JuiceFS vs. Alluxio
Alluxio (/əˈlʌksio/) is a data access layer in the big data and machine learning ecosystem. Initially as research project "Tachyon", it was created at the University of California, Berkeley's AMPLab as creator's Ph.D. thesis in 2013. Alluxio was open sourced in 2014.
The following table shows the differences of main features between Alluxio and JuiceFS.
|Kubernetes CSI Driver||✓||✓|
|Hadoop data locality||✓||✓|
|Atomic metadata operation||✕||✓|
|Open source license||Apache License 2.0||Apache License 2.0|
|Open source date||2014||2021.1|
A single file is stored in JuiceFS in three levels: chunk, slice and block. A file will be split into multiple blocks, and be compressed and encrypted (optional) before it is stored into object storage.
Alluxio stores files as objects into UFS. It doesn't split files info blocks like what JuiceFS does.
The default block size of JuiceFS is 4MiB, and thus its granularity is smaller compared to 64MiB of Alluxio. Smaller block size is better for random read (e.g. Parquet and ORC) workload, i.e. cache management will be more efficiency.
JuiceFS is HDFS-compatible. Not only compatible with Hadoop 2.x and Hadoop 3.x, but also compatible for various components in Hadoop ecosystem.
Kubernetes CSI Driver
JuiceFS provides Kubernetes CSI Driver to help people who want to use JuiceFS in Kubernetes. Alluxio provides Kubernetes CSI Driver too, but this project seems not active and is not officially supported by Alluxio.
JuiceFS is fully POSIX-compatible. A pjdfstest from JD.com shows that Alluxio didn't pass the POSIX compatibility test, e.g. Alluxio doesn't support symbolic link, truncate, fallocate, append, xattr, mkfifo, mknod and utimes. Besides the things covered by pjdfstest, JuiceFS also provides close-to-open consistency, atomic metadata operation, mmap, fallocate with punch hole, xattr, BSD locks (flock) and POSIX record locks (fcntl).
Atomic metadata operation
A metadata operation in Alluxio consists of two steps: the first step is to modify the state of Alluxio master, and the second step is to send request to UFS. Thus, we can see that the metadata operation isn't atomic. The state is unpredictable when the operation is being executed or any failures happen. Alluxio requires UFS to implement metadata operations, for example, rename file operation will become copy and delete operations.
Thanks to Redis transaction, most of the metadata operations of JuiceFS are atomic, e.g. rename file, delete file, rename directory. You don't have to worry about the consistency and performance.
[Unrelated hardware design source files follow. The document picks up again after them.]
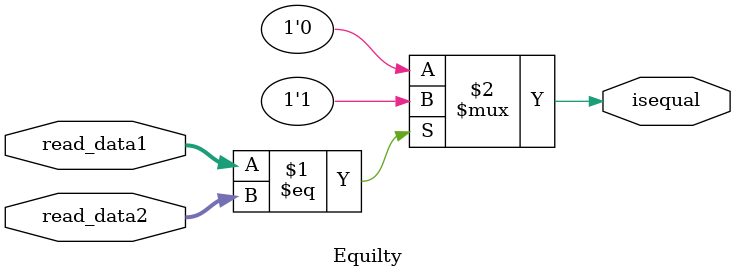
<source format=v>
module Equilty(read_data1,read_data2,isequal);
input [31:0] read_data1;
input [31:0] read_data2;
output isequal ;
assign isequal = (read_data1 == read_data2)? 1'b1 : 1'b0;
endmodule
</source>
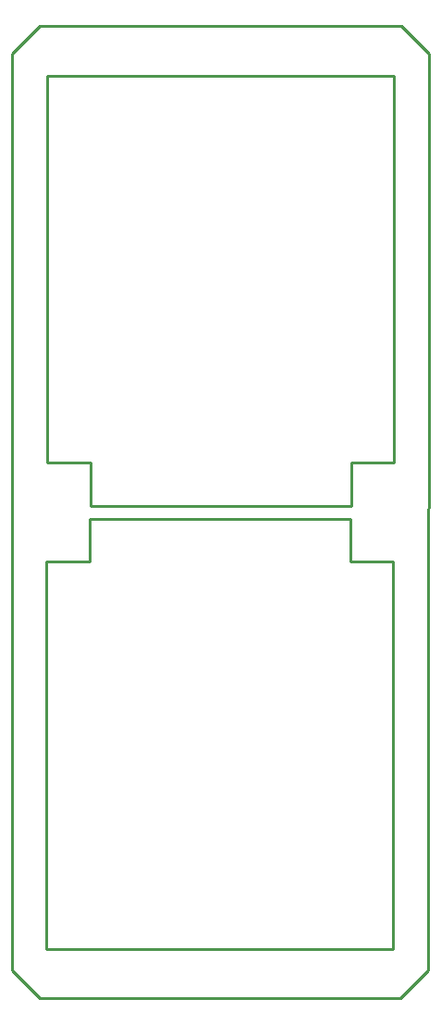
<source format=gko>
G04 Layer: BoardOutlineLayer*
G04 EasyEDA v6.5.42, 2024-03-09 16:24:40*
G04 4d3b2c3e0e8843fab2e2c3e3eea95f81,5a6b42c53f6a479593ecc07194224c93,10*
G04 Gerber Generator version 0.2*
G04 Scale: 100 percent, Rotated: No, Reflected: No *
G04 Dimensions in millimeters *
G04 leading zeros omitted , absolute positions ,4 integer and 5 decimal *
%FSLAX45Y45*%
%MOMM*%

%ADD10C,0.2540*%
D10*
X393700Y11836400D02*
G01*
X3708400Y11836400D01*
X3962400Y11582400D01*
X3949700Y3187700D01*
X3695700Y2933700D01*
X393700Y2933700D01*
X139700Y3187700D01*
X139700Y11582400D01*
X393700Y11836400D01*
X464896Y11379200D02*
G01*
X464896Y7835900D01*
X464896Y7835900D02*
G01*
X858596Y7835900D01*
X858596Y7835900D02*
G01*
X858596Y7442200D01*
X858596Y7442200D02*
G01*
X3246196Y7442200D01*
X3246196Y7442200D02*
G01*
X3246196Y7835900D01*
X3246196Y7835900D02*
G01*
X3639896Y7835900D01*
X3639896Y7835900D02*
G01*
X3639896Y11379200D01*
X3639896Y11379200D02*
G01*
X464896Y11379200D01*
X3632885Y3385769D02*
G01*
X3632885Y6929069D01*
X3632885Y6929069D02*
G01*
X3239185Y6929069D01*
X3239185Y6929069D02*
G01*
X3239185Y7322769D01*
X3239185Y7322769D02*
G01*
X851585Y7322769D01*
X851585Y7322769D02*
G01*
X851585Y6929069D01*
X851585Y6929069D02*
G01*
X457885Y6929069D01*
X457885Y6929069D02*
G01*
X457885Y3385769D01*
X457885Y3385769D02*
G01*
X3632885Y3385769D01*

%LPD*%
M02*

</source>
Alluxio loads metadata from the UFS as needed. It doesn't have information about UFS at startup. By default, Alluxio expects that all modifications on UFS are completed through Alluxio. If changes are made directly on UFS, you'll need to sync metadata between Alluxio and UFS either manually or periodically. As we have mentioned in "Atomic metadata operation" section, the two-step metadata operation may result in inconsistency.
JuiceFS provides strong consistency for both metadata and data. The metadata service of JuiceFS is the single source of truth, not a mirror of UFS. The metadata service doesn't rely on object storage to obtain metadata, and object storage is just treated as unlimited block storage. Thus, there will not be any inconsistency between JuiceFS and object storage.
JuiceFS supports data encryption in transit and at rest. Alluxio community edition doesn't provide this feature, while enterprise edition does.
Alluxio's architecture can be divided into 3 components: master, worker and client. A typical cluster consists of a single leading master, standby masters, a job master, standby job masters, workers, and job workers. You need to maintain all these masters and workers by yourself.
JuiceFS uses Redis or others as the metadata engine. You could easily use the service managed by public cloud provider as JuiceFS's metadata engine without the need for operation.